(Dataset extract begins)

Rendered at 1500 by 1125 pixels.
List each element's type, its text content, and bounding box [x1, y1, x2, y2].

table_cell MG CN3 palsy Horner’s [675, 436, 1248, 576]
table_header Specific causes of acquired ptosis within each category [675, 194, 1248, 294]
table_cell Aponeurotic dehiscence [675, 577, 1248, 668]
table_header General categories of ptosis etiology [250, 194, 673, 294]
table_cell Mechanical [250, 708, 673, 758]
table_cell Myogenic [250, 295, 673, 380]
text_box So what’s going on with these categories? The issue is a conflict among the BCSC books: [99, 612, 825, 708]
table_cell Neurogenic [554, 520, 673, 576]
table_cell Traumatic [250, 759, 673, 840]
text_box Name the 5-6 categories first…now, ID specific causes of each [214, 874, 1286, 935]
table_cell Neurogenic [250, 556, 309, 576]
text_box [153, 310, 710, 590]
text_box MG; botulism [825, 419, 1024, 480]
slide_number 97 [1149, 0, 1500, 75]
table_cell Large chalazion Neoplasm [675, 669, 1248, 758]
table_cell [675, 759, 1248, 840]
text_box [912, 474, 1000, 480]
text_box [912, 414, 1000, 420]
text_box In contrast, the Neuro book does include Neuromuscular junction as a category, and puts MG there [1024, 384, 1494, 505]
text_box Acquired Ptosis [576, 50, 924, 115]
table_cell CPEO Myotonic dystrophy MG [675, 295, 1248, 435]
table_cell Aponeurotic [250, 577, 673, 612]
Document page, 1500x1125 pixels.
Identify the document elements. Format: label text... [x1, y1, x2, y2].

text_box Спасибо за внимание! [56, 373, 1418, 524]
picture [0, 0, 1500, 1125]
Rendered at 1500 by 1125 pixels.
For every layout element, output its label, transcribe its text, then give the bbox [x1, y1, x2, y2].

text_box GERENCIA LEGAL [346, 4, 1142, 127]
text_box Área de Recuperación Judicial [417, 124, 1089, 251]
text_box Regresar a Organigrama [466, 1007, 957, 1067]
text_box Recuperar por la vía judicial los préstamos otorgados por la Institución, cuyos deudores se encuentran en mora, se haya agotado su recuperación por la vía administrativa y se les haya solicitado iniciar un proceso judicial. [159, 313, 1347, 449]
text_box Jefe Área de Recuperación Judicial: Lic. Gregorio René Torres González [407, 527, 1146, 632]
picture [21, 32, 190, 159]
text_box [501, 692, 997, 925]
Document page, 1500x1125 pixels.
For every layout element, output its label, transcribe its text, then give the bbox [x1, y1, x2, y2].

(Dataset extract ends)

** The task **
Restate exactly, and only, every line from the one that contains "text_box [912, 474, 1000, 480]" through the last line of the records.

** Response for this exercise **
text_box [912, 474, 1000, 480]
text_box [912, 414, 1000, 420]
text_box In contrast, the Neuro book does include Neuromuscular junction as a category, and puts MG there [1024, 384, 1494, 505]
text_box Acquired Ptosis [576, 50, 924, 115]
table_cell CPEO Myotonic dystrophy MG [675, 295, 1248, 435]
table_cell Aponeurotic [250, 577, 673, 612]
Document page, 1500x1125 pixels.
Identify the document elements. Format: label text... [x1, y1, x2, y2].

text_box Спасибо за внимание! [56, 373, 1418, 524]
picture [0, 0, 1500, 1125]
Rendered at 1500 by 1125 pixels.
For every layout element, output its label, transcribe its text, then give the bbox [x1, y1, x2, y2].

text_box GERENCIA LEGAL [346, 4, 1142, 127]
text_box Área de Recuperación Judicial [417, 124, 1089, 251]
text_box Regresar a Organigrama [466, 1007, 957, 1067]
text_box Recuperar por la vía judicial los préstamos otorgados por la Institución, cuyos deudores se encuentran en mora, se haya agotado su recuperación por la vía administrativa y se les haya solicitado iniciar un proceso judicial. [159, 313, 1347, 449]
text_box Jefe Área de Recuperación Judicial: Lic. Gregorio René Torres González [407, 527, 1146, 632]
picture [21, 32, 190, 159]
text_box [501, 692, 997, 925]
Document page, 1500x1125 pixels.
For every layout element, output its label, transcribe its text, then give the bbox [x1, y1, x2, y2].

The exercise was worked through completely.